### Directions
Transcribe, character for character, the stretch of lines from the one containing "- **Industry-Specific Solutions**" through the final line.

======

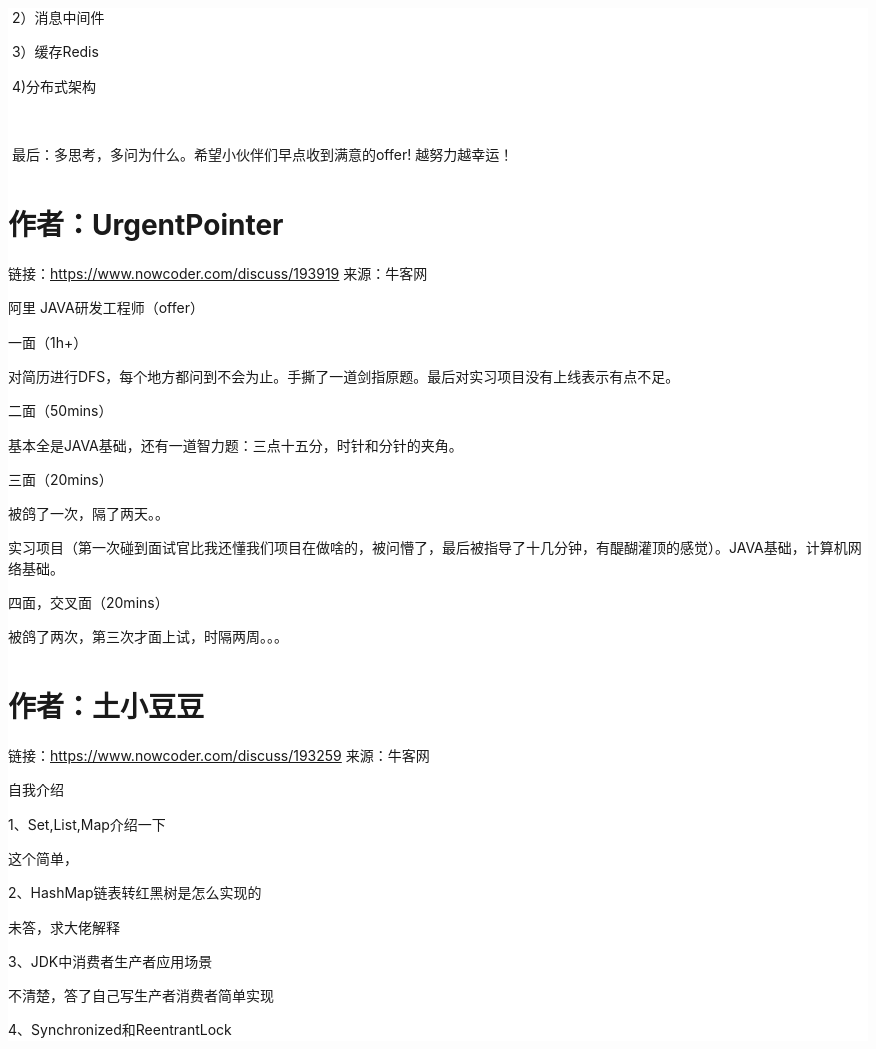 ​	2）消息中间件

​	3）缓存Redis

​	4)分布式架构

​	

​	最后：多思考，多问为什么。希望小伙伴们早点收到满意的offer! 越努力越幸运！



# 作者：UrgentPointer

链接：https://www.nowcoder.com/discuss/193919
来源：牛客网



阿里 JAVA研发工程师（offer）

一面（1h+）

对简历进行DFS，每个地方都问到不会为止。手撕了一道剑指原题。最后对实习项目没有上线表示有点不足。

二面（50mins）

基本全是JAVA基础，还有一道智力题：三点十五分，时针和分针的夹角。

三面（20mins）

被鸽了一次，隔了两天。。

实习项目（第一次碰到面试官比我还懂我们项目在做啥的，被问懵了，最后被指导了十几分钟，有醍醐灌顶的感觉）。JAVA基础，计算机网络基础。

四面，交叉面（20mins）

被鸽了两次，第三次才面上试，时隔两周。。。



# 作者：土小豆豆

链接：https://www.nowcoder.com/discuss/193259
来源：牛客网



自我介绍 

  1、Set,List,Map介绍一下 

  这个简单， 

  2、HashMap链表转红黑树是怎么实现的 

  未答，求大佬解释 

  3、JDK中消费者生产者应用场景 

  不清楚，答了自己写生产者消费者简单实现 

  4、Synchronized和ReentrantLock 
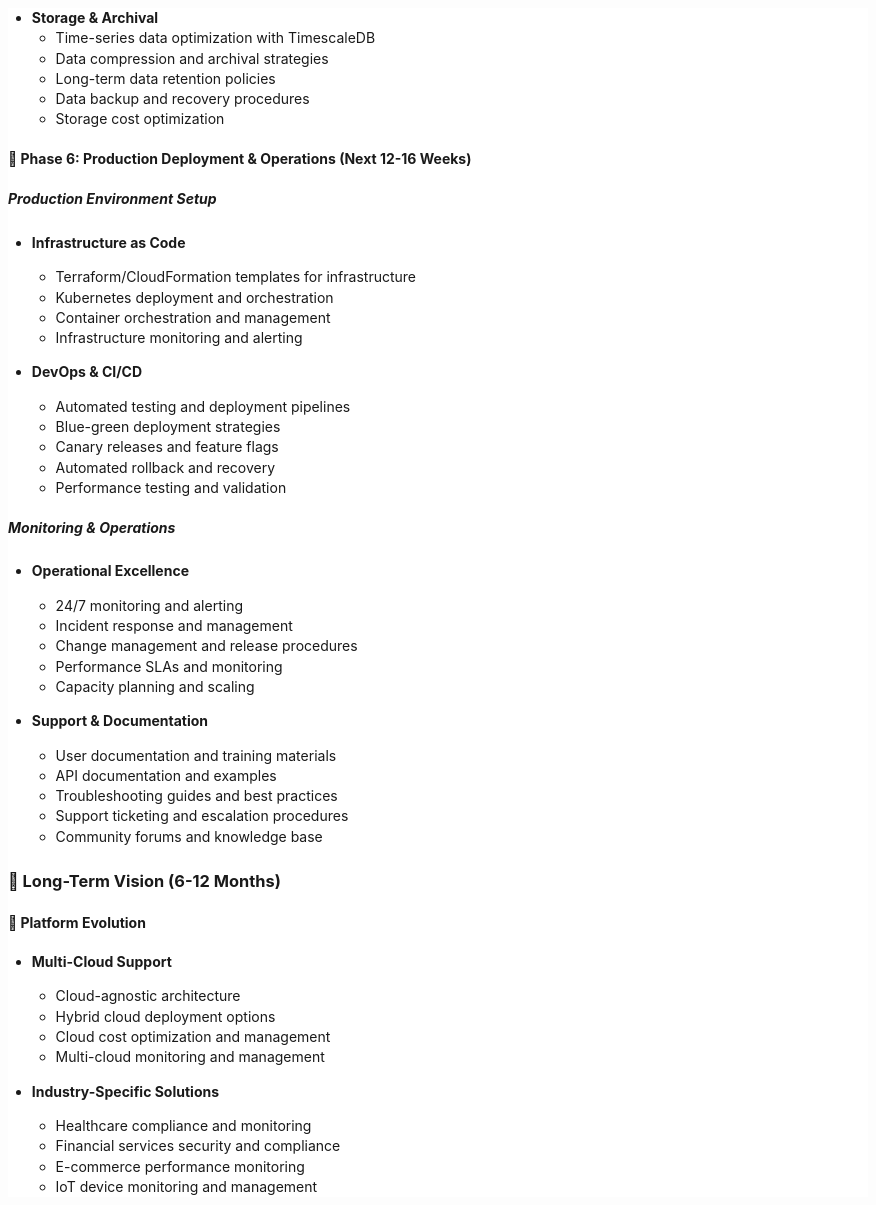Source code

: - **Storage & Archival**
  - Time-series data optimization with TimescaleDB
  - Data compression and archival strategies
  - Long-term data retention policies
  - Data backup and recovery procedures
  - Storage cost optimization

#### **🔄 Phase 6: Production Deployment & Operations (Next 12-16 Weeks)**

##### **Production Environment Setup**
- **Infrastructure as Code**
  - Terraform/CloudFormation templates for infrastructure
  - Kubernetes deployment and orchestration
  - Container orchestration and management
  - Infrastructure monitoring and alerting

- **DevOps & CI/CD**
  - Automated testing and deployment pipelines
  - Blue-green deployment strategies
  - Canary releases and feature flags
  - Automated rollback and recovery
  - Performance testing and validation

##### **Monitoring & Operations**
- **Operational Excellence**
  - 24/7 monitoring and alerting
  - Incident response and management
  - Change management and release procedures
  - Performance SLAs and monitoring
  - Capacity planning and scaling

- **Support & Documentation**
  - User documentation and training materials
  - API documentation and examples
  - Troubleshooting guides and best practices
  - Support ticketing and escalation procedures
  - Community forums and knowledge base

### **🎯 Long-Term Vision (6-12 Months)**

#### **🚀 Platform Evolution**
- **Multi-Cloud Support**
  - Cloud-agnostic architecture
  - Hybrid cloud deployment options
  - Cloud cost optimization and management
  - Multi-cloud monitoring and management

- **Industry-Specific Solutions**
  - Healthcare compliance and monitoring
  - Financial services security and compliance
  - E-commerce performance monitoring
  - IoT device monitoring and management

======

### Response area
- **Industry-Specific Solutions**
  - Healthcare compliance and monitoring
  - Financial services security and compliance
  - E-commerce performance monitoring
  - IoT device monitoring and management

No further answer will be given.